The reality and powerful influence of religious freedom was demonstrated by Anglican Archbishop Desmond Tutu and Catholic Archbishop Denis Hurley in South Africa over apartheid; another example was Christians led by Cardinal Jamie Sin against the Marcos regime in the Philippines, and the long list of martyrs like Fr Jerzy Populusco in Poland, Cardinal  Mindszenty  in Hungary, the Anglican and Catholic Martyrs of Uganda between 1885 and 1887, Oscar Romero in San Salvador (shot dead at the altar 30 years ago today), and Archbishop Francis Xavier van Thuan in Vietnam (13 years in prison and 9 years in solitary confinement and on release banished from his native country), just to mention a few.

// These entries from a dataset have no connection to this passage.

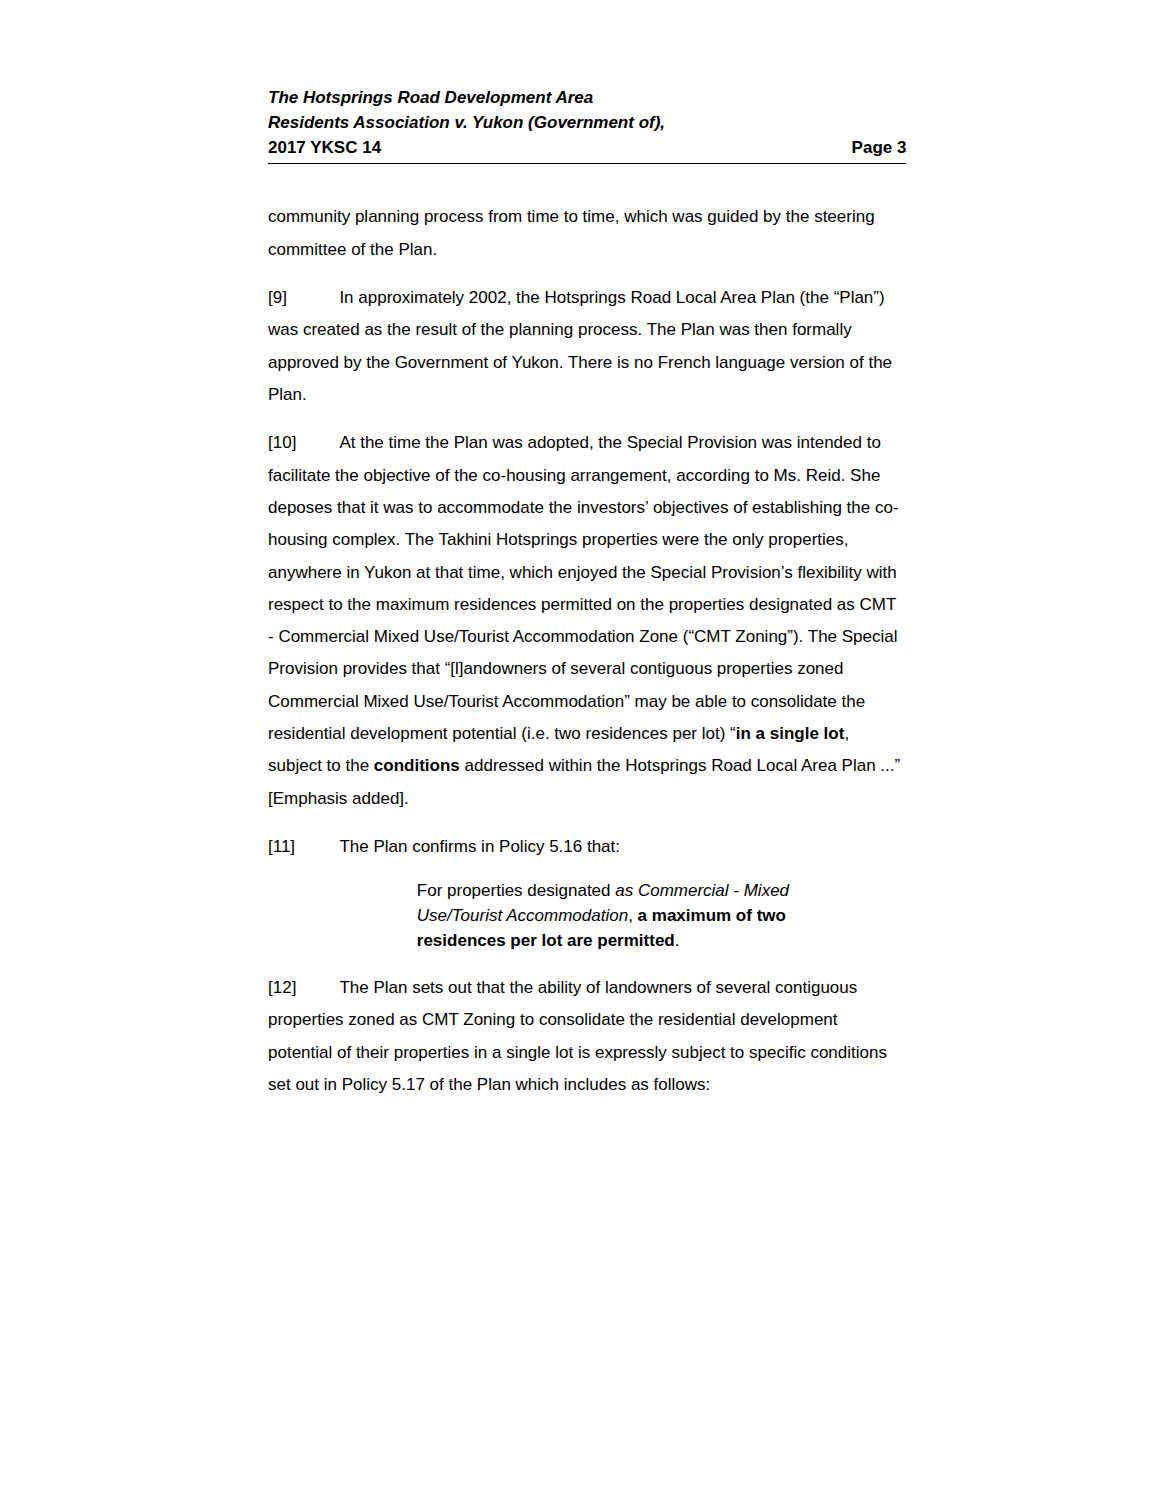The Hotsprings Road Development Area
Residents Association v. Yukon (Government of),
2017 YKSC 14 Page 3
community planning process from time to time, which was guided by the steering committee of the Plan.
[9] In approximately 2002, the Hotsprings Road Local Area Plan (the “Plan”) was created as the result of the planning process. The Plan was then formally approved by the Government of Yukon. There is no French language version of the Plan.
[10] At the time the Plan was adopted, the Special Provision was intended to facilitate the objective of the co-housing arrangement, according to Ms. Reid. She deposes that it was to accommodate the investors’ objectives of establishing the co-housing complex. The Takhini Hotsprings properties were the only properties, anywhere in Yukon at that time, which enjoyed the Special Provision’s flexibility with respect to the maximum residences permitted on the properties designated as CMT - Commercial Mixed Use/Tourist Accommodation Zone (“CMT Zoning”). The Special Provision provides that “[l]andowners of several contiguous properties zoned Commercial Mixed Use/Tourist Accommodation” may be able to consolidate the residential development potential (i.e. two residences per lot) “in a single lot, subject to the conditions addressed within the Hotsprings Road Local Area Plan ...” [Emphasis added].
[11] The Plan confirms in Policy 5.16 that:
For properties designated as Commercial - Mixed
Use/Tourist Accommodation, a maximum of two
residences per lot are permitted.
[12] The Plan sets out that the ability of landowners of several contiguous properties zoned as CMT Zoning to consolidate the residential development potential of their properties in a single lot is expressly subject to specific conditions set out in Policy 5.17 of the Plan which includes as follows:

The claims you and I make to be free to practise our religion in a democratic society must be respected and permitted to be exercised, unless justice and public order are threatened.

Jesuit lawyer, Fr Frank Brennan, said in a recent lecture, “How can we ever hope to live in a truly democratic society when secularists maintain their demand that people with a religious perspective not be able to claim a right to engage in the public square agitating about laws on issues such as voluntary euthanasia, same-sex unions, abortion and discrimination in employment?  We have just as much right as our secularist fellow citizens to contribute in the public square informed and animated by our world view and religious tradition.

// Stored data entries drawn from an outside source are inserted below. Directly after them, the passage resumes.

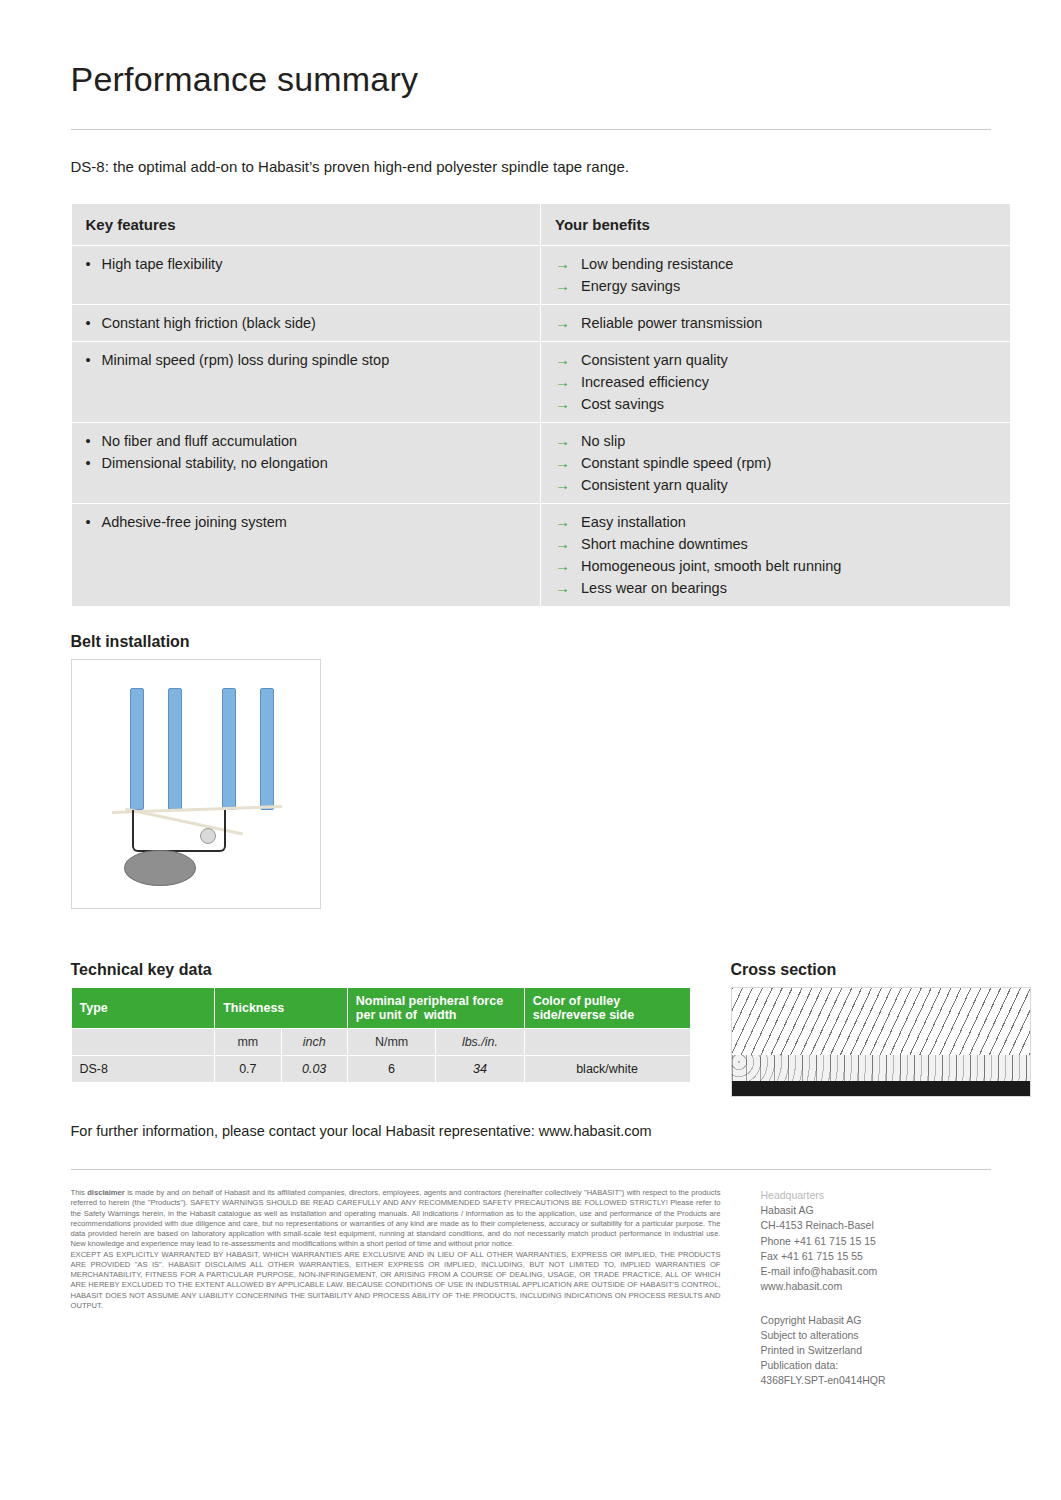Performance summary
DS-8: the optimal add-on to Habasit’s proven high-end polyester spindle tape range.
| Key features | Your benefits |
| --- | --- |
| High tape flexibility | Low bending resistance Energy savings |
| Constant high friction (black side) | Reliable power transmission |
| Minimal speed (rpm) loss during spindle stop | Consistent yarn quality Increased efficiency Cost savings |
| No fiber and fluff accumulation Dimensional stability, no elongation | No slip Constant spindle speed (rpm) Consistent yarn quality |
| Adhesive-free joining system | Easy installation Short machine downtimes Homogeneous joint, smooth belt running Less wear on bearings |
Belt installation
Technical key data
| Type | Thickness | Nominal peripheral force per unit of width | Color of pulley side/reverse side |
| --- | --- | --- | --- |
| | mm | inch | N/mm | lbs./in. | |
| DS-8 | 0.7 | 0.03 | 6 | 34 | black/white |
Cross section
For further information, please contact your local Habasit representative: www.habasit.com
This disclaimer is made by and on behalf of Habasit and its affiliated companies, directors, employees, agents and contractors (hereinafter collectively "HABASIT") with respect to the products referred to herein (the "Products"). SAFETY WARNINGS SHOULD BE READ CAREFULLY AND ANY RECOMMENDED SAFETY PRECAUTIONS BE FOLLOWED STRICTLY! Please refer to the Safety Warnings herein, in the Habasit catalogue as well as installation and operating manuals. All indications / information as to the application, use and performance of the Products are recommendations provided with due diligence and care, but no representations or warranties of any kind are made as to their completeness, accuracy or suitability for a particular purpose. The data provided herein are based on laboratory application with small-scale test equipment, running at standard conditions, and do not necessarily match product performance in industrial use. New knowledge and experience may lead to re-assessments and modifications within a short period of time and without prior notice.
EXCEPT AS EXPLICITLY WARRANTED BY HABASIT, WHICH WARRANTIES ARE EXCLUSIVE AND IN LIEU OF ALL OTHER WARRANTIES, EXPRESS OR IMPLIED, THE PRODUCTS ARE PROVIDED "AS IS". HABASIT DISCLAIMS ALL OTHER WARRANTIES, EITHER EXPRESS OR IMPLIED, INCLUDING, BUT NOT LIMITED TO, IMPLIED WARRANTIES OF MERCHANTABILITY, FITNESS FOR A PARTICULAR PURPOSE, NON-INFRINGEMENT, OR ARISING FROM A COURSE OF DEALING, USAGE, OR TRADE PRACTICE, ALL OF WHICH ARE HEREBY EXCLUDED TO THE EXTENT ALLOWED BY APPLICABLE LAW. BECAUSE CONDITIONS OF USE IN INDUSTRIAL APPLICATION ARE OUTSIDE OF HABASIT'S CONTROL, HABASIT DOES NOT ASSUME ANY LIABILITY CONCERNING THE SUITABILITY AND PROCESS ABILITY OF THE PRODUCTS, INCLUDING INDICATIONS ON PROCESS RESULTS AND OUTPUT.
Headquarters
Habasit AG
CH-4153 Reinach-Basel
Phone +41 61 715 15 15
Fax +41 61 715 15 55
E-mail info@habasit.com
www.habasit.com
Copyright Habasit AG
Subject to alterations
Printed in Switzerland
Publication data:
4368FLY.SPT-en0414HQR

We acknowledge that it would be prudent to put our case in terms comprehensible to those who do not share that world view or religious tradition when we are wanting to win the support and acceptance of others, especially if we be in the minority.   But there is no requirement of public life that we engage only on secularist terms.   And we definitely insist on the protection of our rights including the right to religious freedom even if it not be a right highly prized by the secularists!”  (Fr Frank Brennan SJ AO; 8/2/2010 McCosker Oration)

An essential part of our Christian tradition is committed to promoting human dignity because we are all made in the image and likeness of God.   This ensures that our basic human rights are respected. The freedom to hold and express our religious beliefs is a paramount right. 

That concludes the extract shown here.